Martin Šimáček, the director of the Czech Government Agency for Social Inclusion in Romani Localities, gave an interview to Rádio Impuls last week on the inclusion of Romani children at elementary schools and the role of the Agency. A partial translation is below:

Moderator – Václav Moravec: When you read the Council of Europe’s report on the integration of Roma in the Czech Republic, the one the Council of Europe’s Human Rights Commissioner published at the start of March, what struck you most of all?

Guest – Martin Šimáček: I consider that report to be pretty balanced and I was struck that the Commissioner was drawing our attention in particular to the area of education. He pointed out that the education system in the Czech Republic is not yet inclusive, it does not facilitate the inclusion of socially disadvantaged children in particular into mainstream education. The report also described the situation in family policy and foster care for children very well, in those areas I believe the report is very well-written.

Q: It has to be said that the Czech Republic has been criticized over the situation in the education sector and its inaccessibility to Romani people for a very long time, this is nothing new. Isn’t it a bad report card for the Czech Republic that it hasn’t progressed in these areas?

A: Partially yes, but at the same time I must say that during 2008-2009 in particular the Czech Education Ministry set up a group for social programs in education and at that time the discourse at the ministry significantly changed. Measures were developed to support inclusion, new key decrees were drafted which were supposed to get disadvantaged children into mainstream education. Unfortunately, the policy now is different from then. We are currently negotiating rather intensively with the new leadership at the ministry, with the relevant bodies there, and we believe the decrees I just mentioned might take a form which could at least partially facilitate the inclusion of disadvantaged children into the mainstream. Potentially this could mean a small revolution, in the sense that many fewer disadvantaged children will be enrolled in the “practical” schools, schools which originally were intended to educate children with light mental disability. Thanks to those decrees, that should not be possible again, and….

Q: Do I understand correctly that until you succeed in negotiating those new decrees, the Education Ministry has been the weak link?

A: I have to say the ministry has been the weak link… the National Action Plan somehow remains unfufilled, the group of 100 experts that was set up to launch it has met only once so far. We will very carefully follow whether that program is launched at all, because if it is launched, it would naturally mean that the steps in the right direction will continue.

Q: Is there money for that? There’s not even money for ordinary nursery schools, we know there are not enough to meet demand.

A: I believe all the measures we are discussing will open up a certain room for financial savings, for example, in the per capita financing of children, in the sense that some of the higher existing per capita expenditures [for “special needs” education] will not be necessary and will be reallocated for equalizing and support measures.

Q: You mean that when the money is all brought together into one place, everything will cancel out?

A: Yes. Nevertheless, as far as preschool preparations and other measures in the elementary schools go, such as much more massive support for teaching assistants, psychologists, and the others who are now missing from the schools, or who are only there in very small numbers, I believe it will be essential to increase financial support for those measures. It’s a question for the Government, whether it will be willing to pay attention to that.
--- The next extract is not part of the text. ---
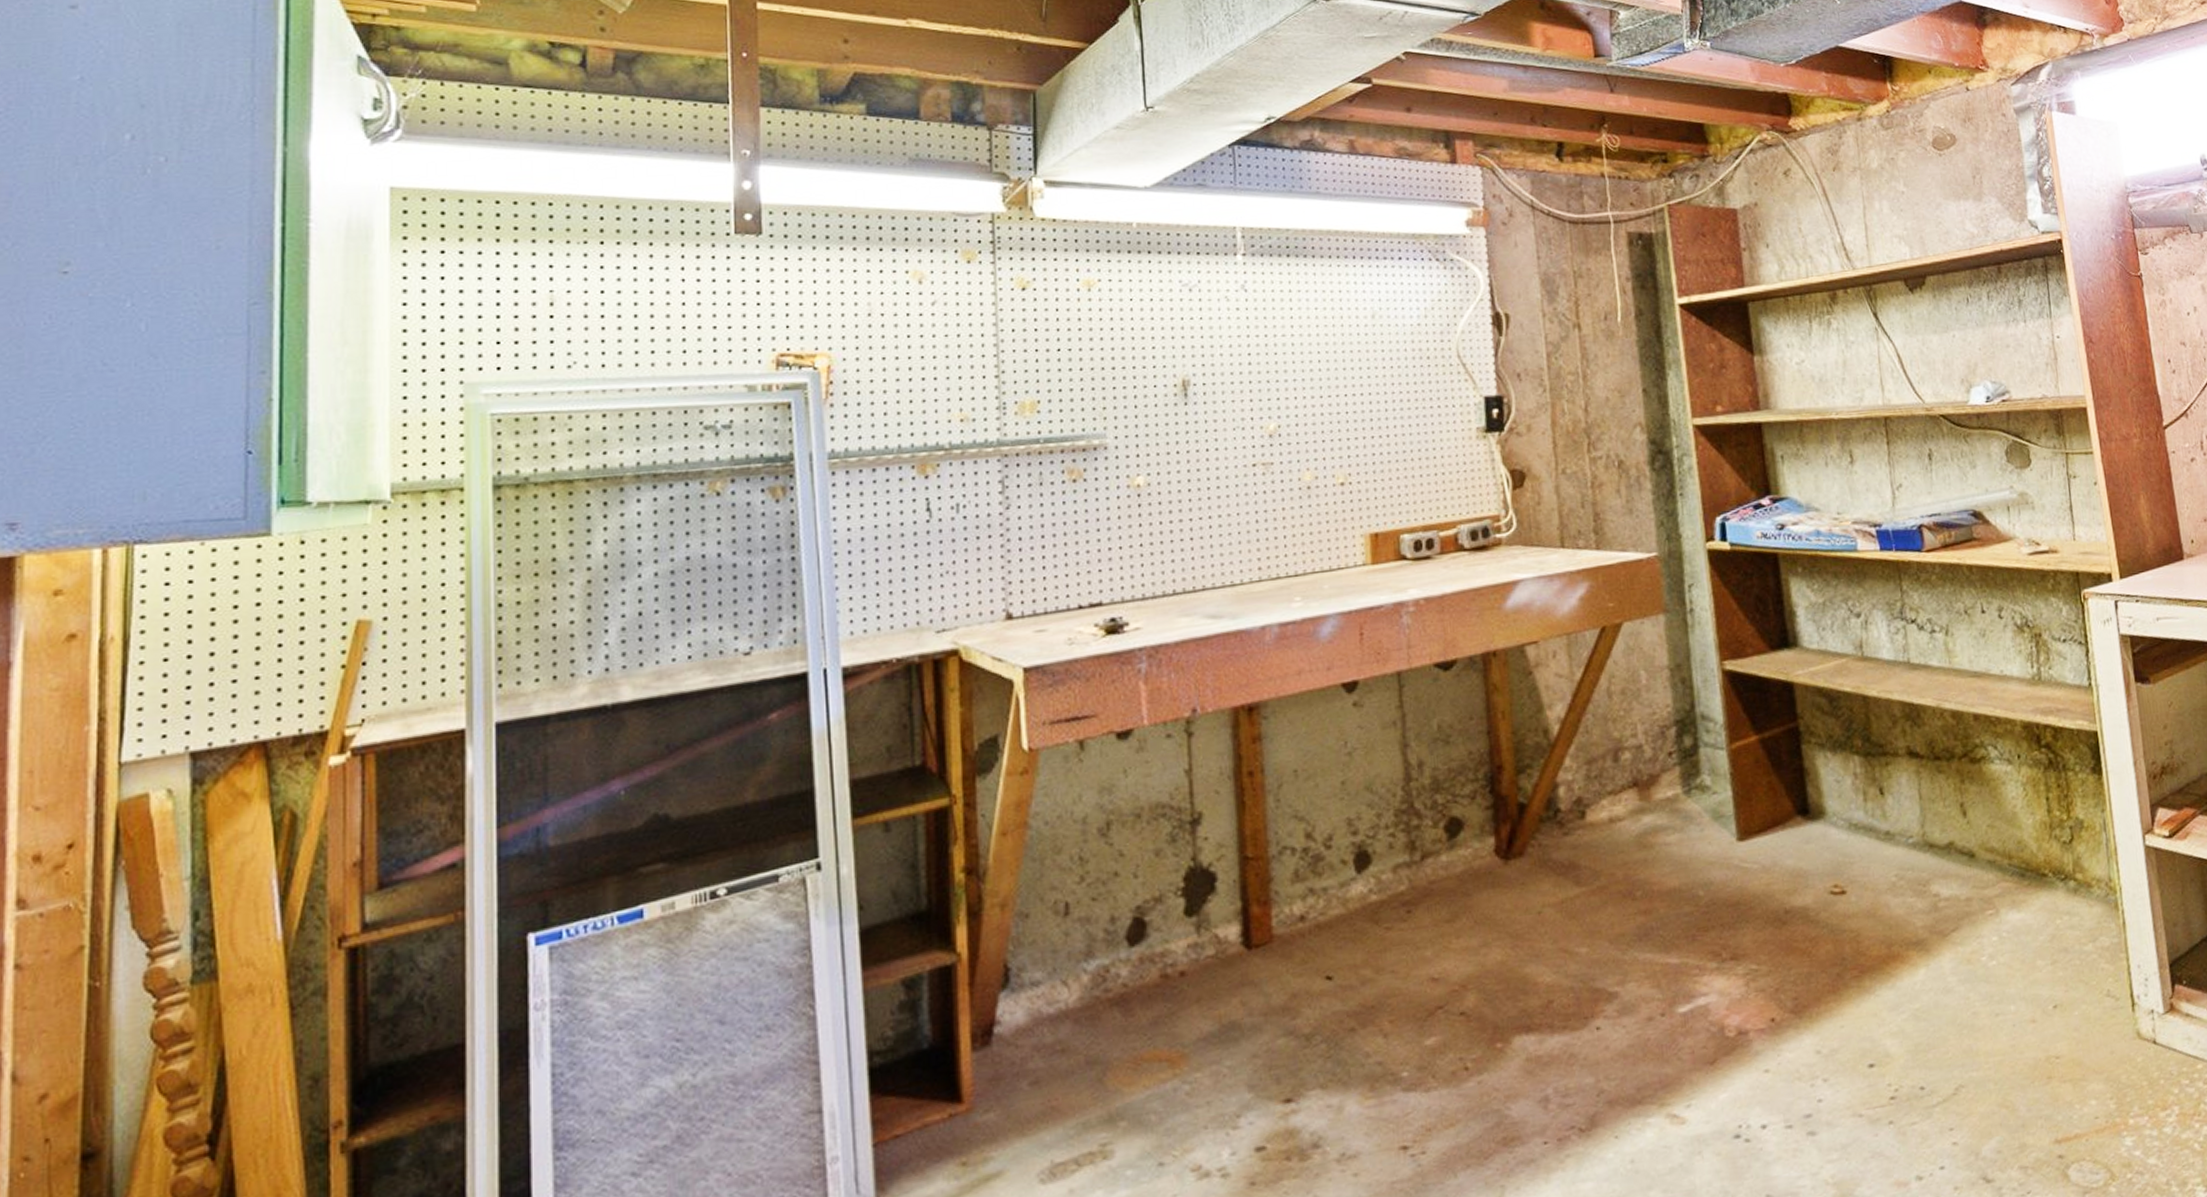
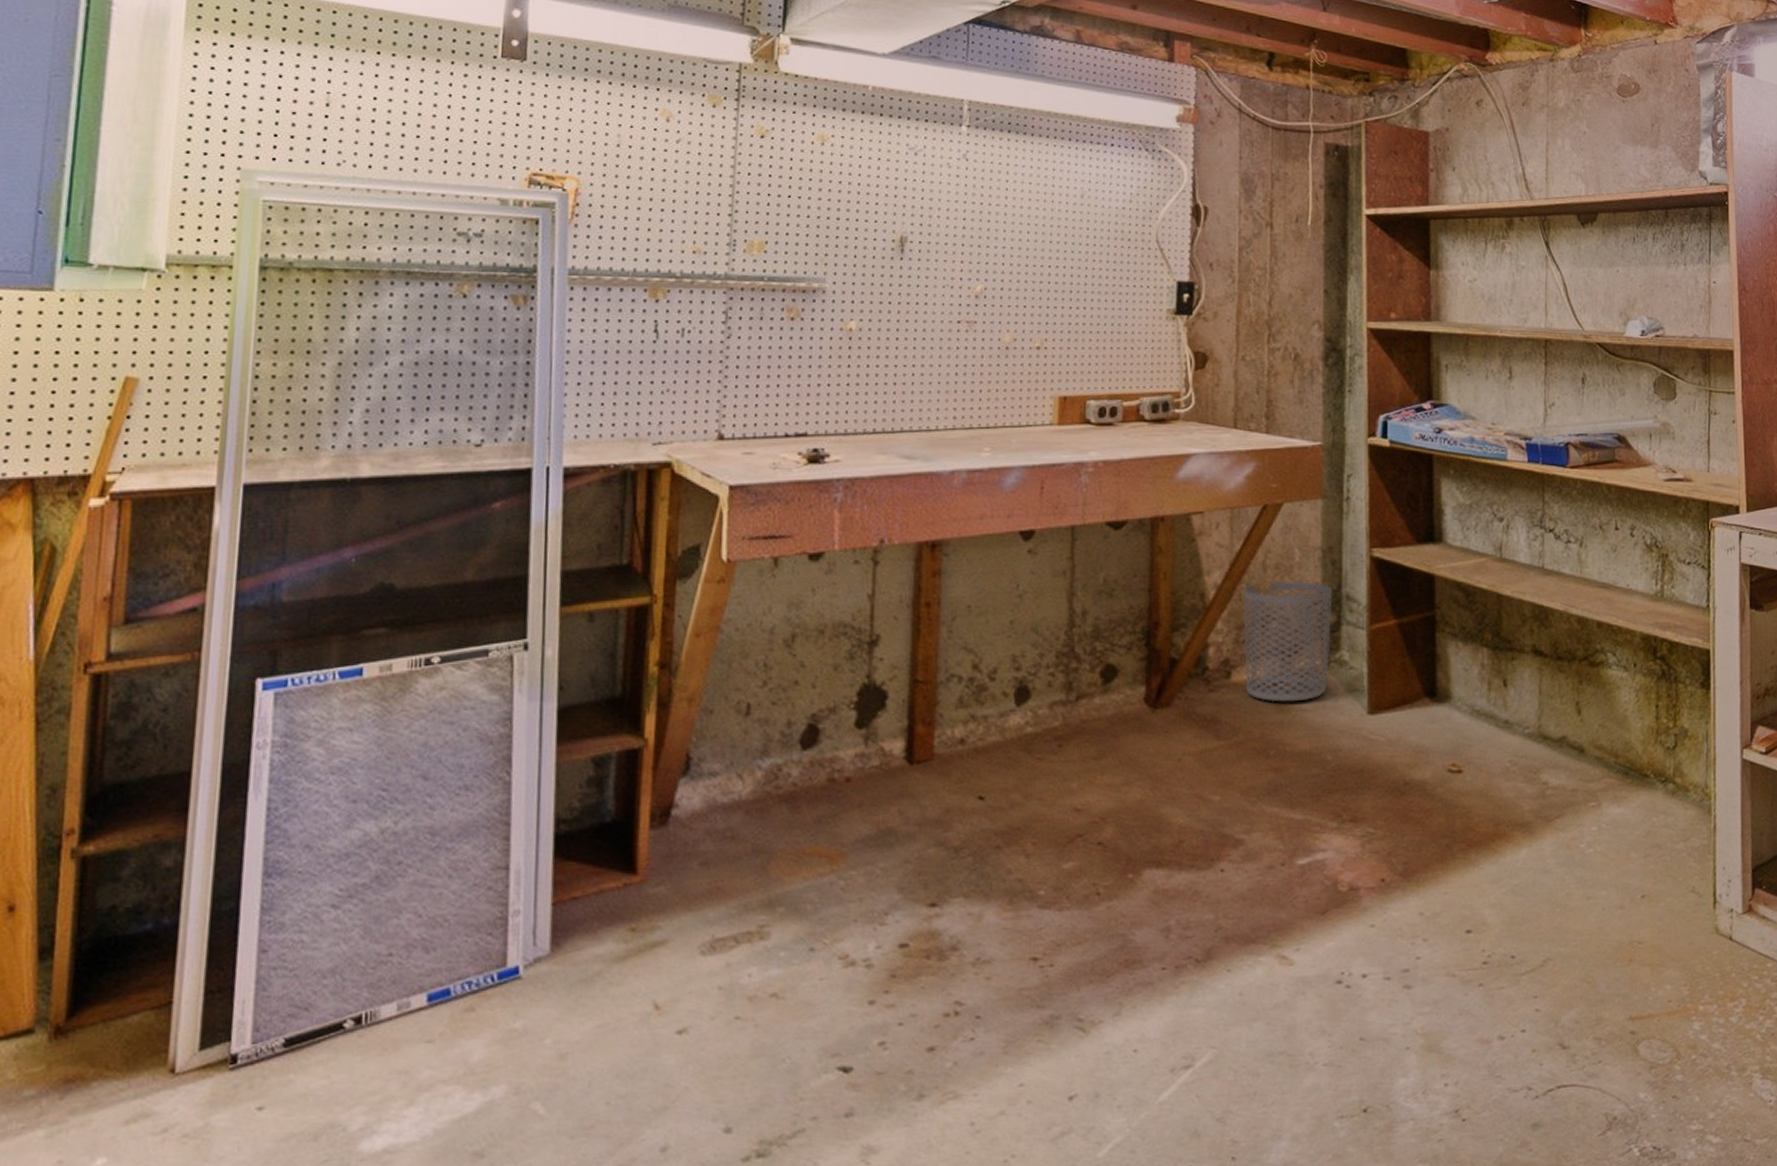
waste bin: none [1588,704,1691,840] -> present [1242,582,1333,702]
Q: The Government Agency has worked so far in 23 towns. Rougly two months ago, you announced you would be leaving nine, or rather seven, of them. You left one almost immediately, Holešov, in Moravia (basically in protest, let’s say), and then you left another six municipalities: Brno, Broumov, Přerov, Slezská Ostrava, Roudnice nad Labem and Jesenicko. Have any of those places where you announced you were ending called you up since and asked to come back into the program?

A: We are leaving some of those places because we believe we did a good job there and some sort of sustainability has been established. Other places we are leaving because we simply could not reach agreement with the local leadership. That is a completely different policy – we simply did not succeed in seeing through inclusive measures. In Holešov, which you mentioned, the trend is so segregational that we were simply unable to convince the municipality to ameliorate the measures it was taking, measures that basically resulted in the eviction of those people into one-room container housing on the outskirts of town, which is completely unacceptable, but to answer your question….
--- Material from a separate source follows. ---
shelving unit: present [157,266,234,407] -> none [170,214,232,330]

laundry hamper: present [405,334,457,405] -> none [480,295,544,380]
Q: Isn’t it the case, though, that when you leave a place everything will just return to the old ways of doing things after a while? Isn’t that the main problem?

A: The situation can naturally revert to the old ways, but then again, the entire situation might also completely change even in the middle of our working somewhere, for example, if there is a changing of the political guard after municipal elections or when key bureaucrats are replaced. Of course when we are working somewhere, we are one of the important forces acting in favor of inclusion, but our aim is to educate, or to help educate and perfect the know-how of those who are on the scene and are responsible for the situation. We cannot make up for the lack of responsibility of local representatives. We can help get the situation under control, that’s what we’re here for.